Job item – The listing below contains a span that opens with the line containing "(193, 190) none -> [227,294,254,309] (SE)" and closes with the line containing "[265,540,320,550] 6.3.2.2.3. ->". Return that span exactly.

Data to examine –
>>>>>
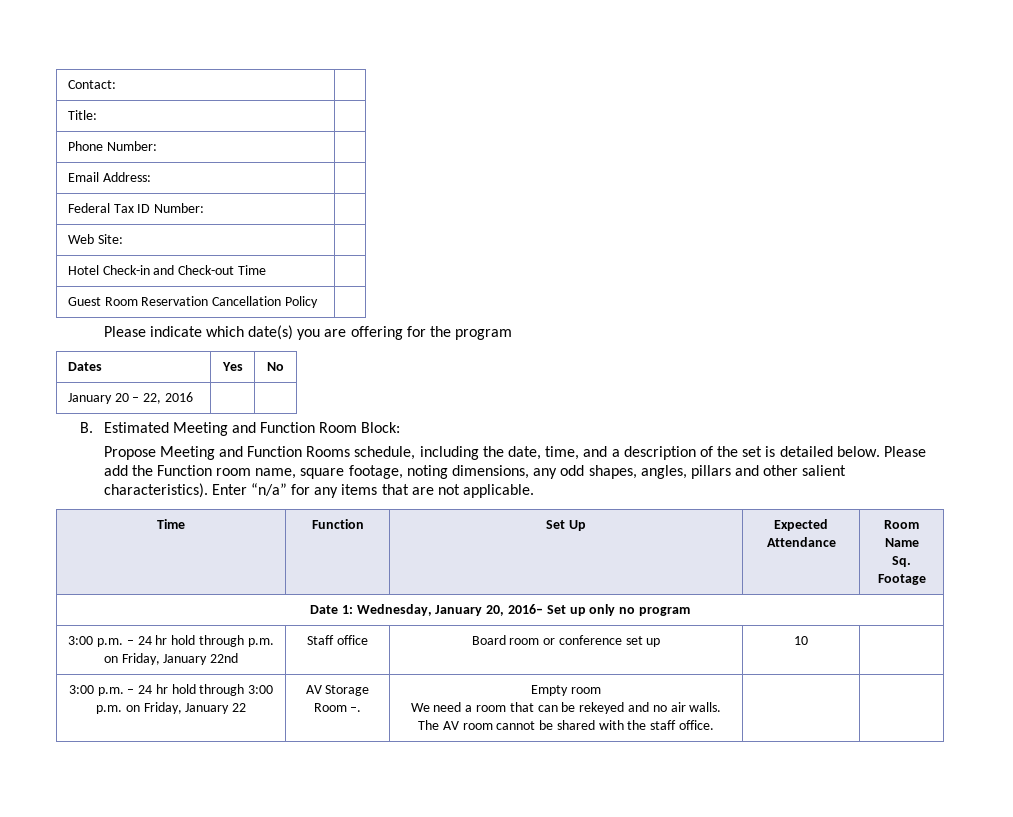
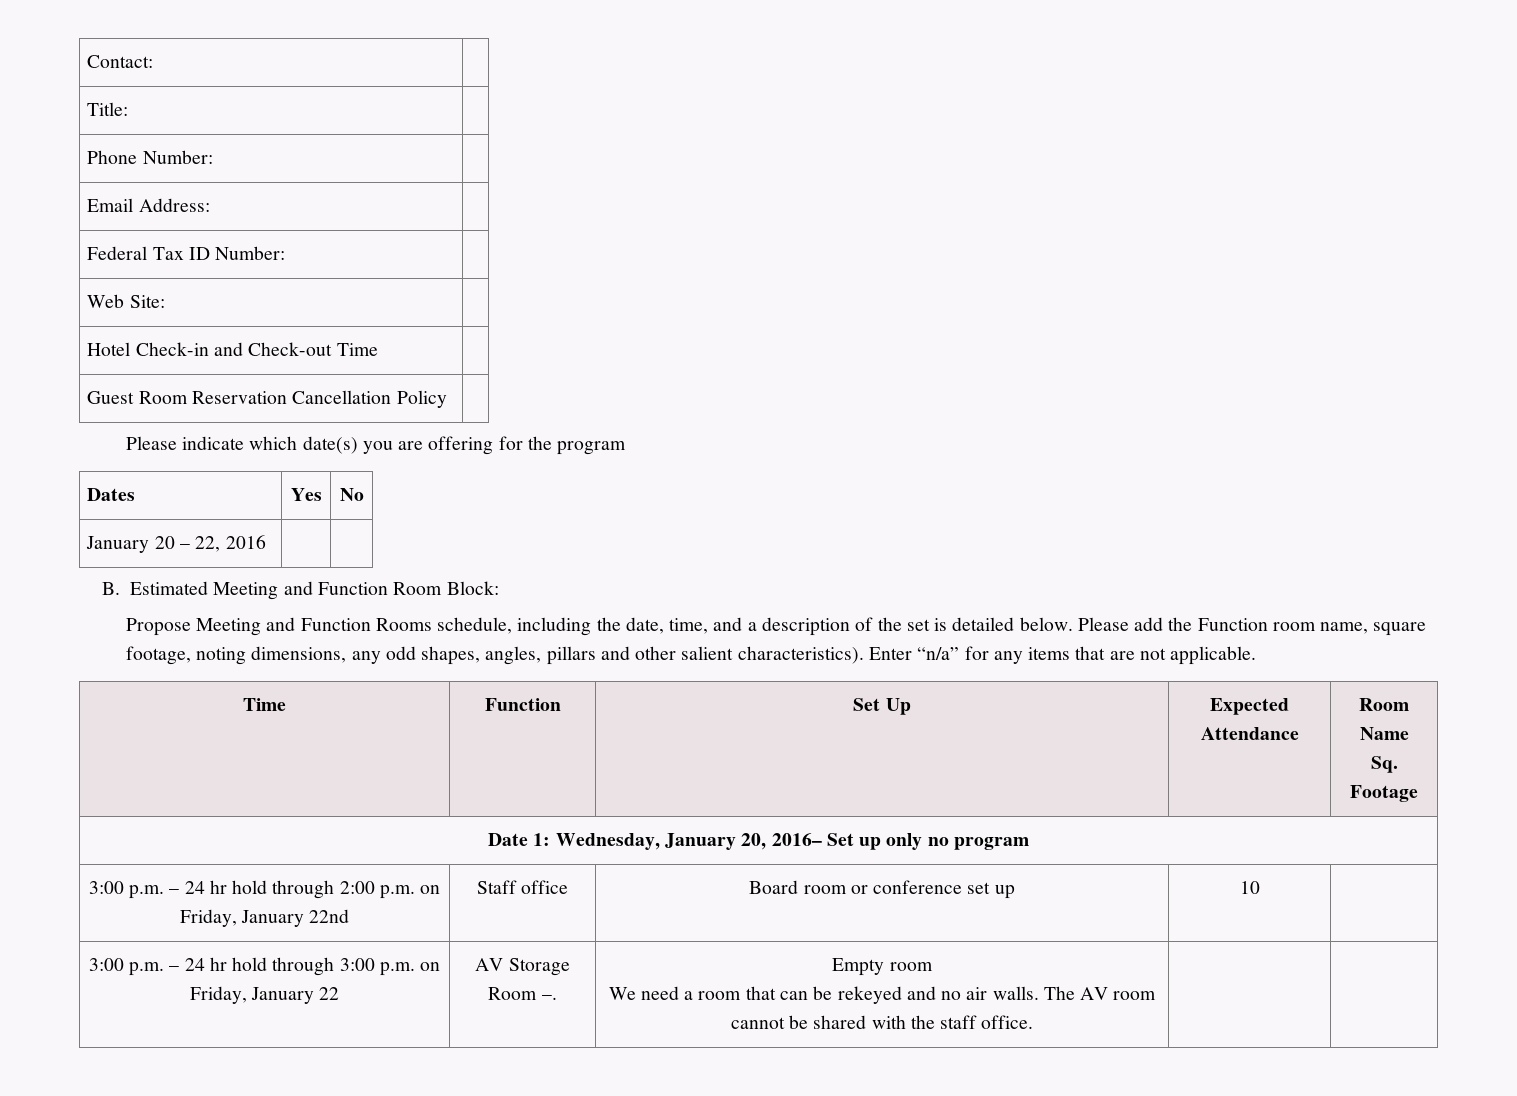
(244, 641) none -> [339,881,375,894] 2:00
<<<<<
>>>>>
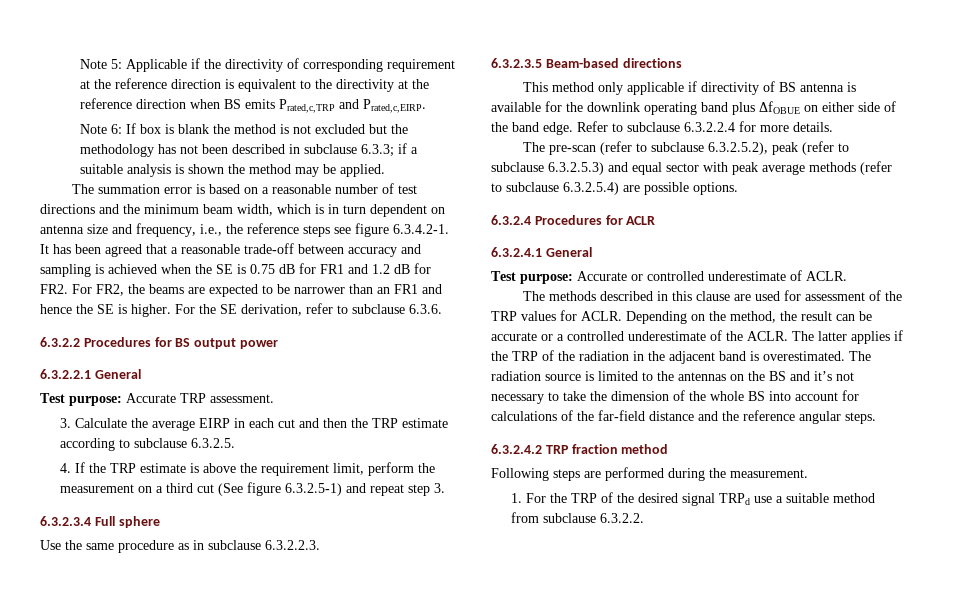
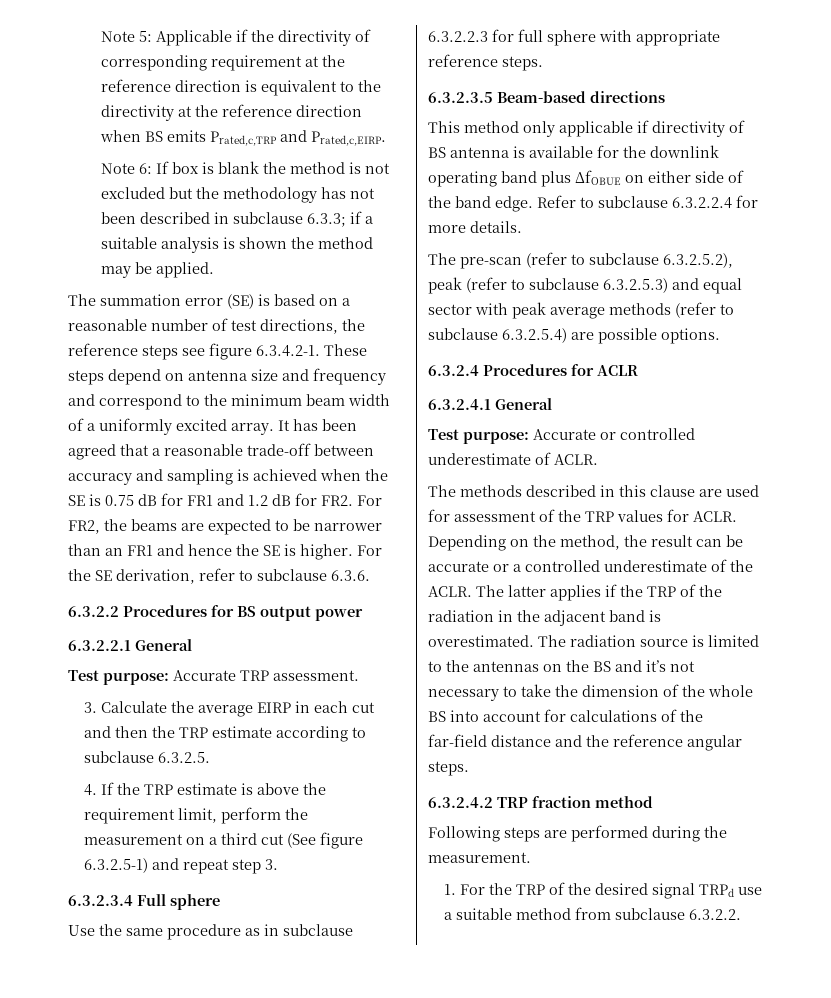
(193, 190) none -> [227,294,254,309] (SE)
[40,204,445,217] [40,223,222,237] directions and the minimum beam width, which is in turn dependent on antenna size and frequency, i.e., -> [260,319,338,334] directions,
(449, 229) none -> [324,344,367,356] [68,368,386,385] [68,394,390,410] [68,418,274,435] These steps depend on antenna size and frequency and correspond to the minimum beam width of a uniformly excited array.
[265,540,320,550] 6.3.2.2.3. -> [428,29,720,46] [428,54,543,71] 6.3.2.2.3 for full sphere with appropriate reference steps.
<<<<<
Solution to this exercise –
(193, 190) none -> [227,294,254,309] (SE)
[40,204,445,217] [40,223,222,237] directions and the minimum beam width, which is in turn dependent on antenna size and frequency, i.e., -> [260,319,338,334] directions,
(449, 229) none -> [324,344,367,356] [68,368,386,385] [68,394,390,410] [68,418,274,435] These steps depend on antenna size and frequency and correspond to the minimum beam width of a uniformly excited array.
[265,540,320,550] 6.3.2.2.3. -> [428,29,720,46] [428,54,543,71] 6.3.2.2.3 for full sphere with appropriate reference steps.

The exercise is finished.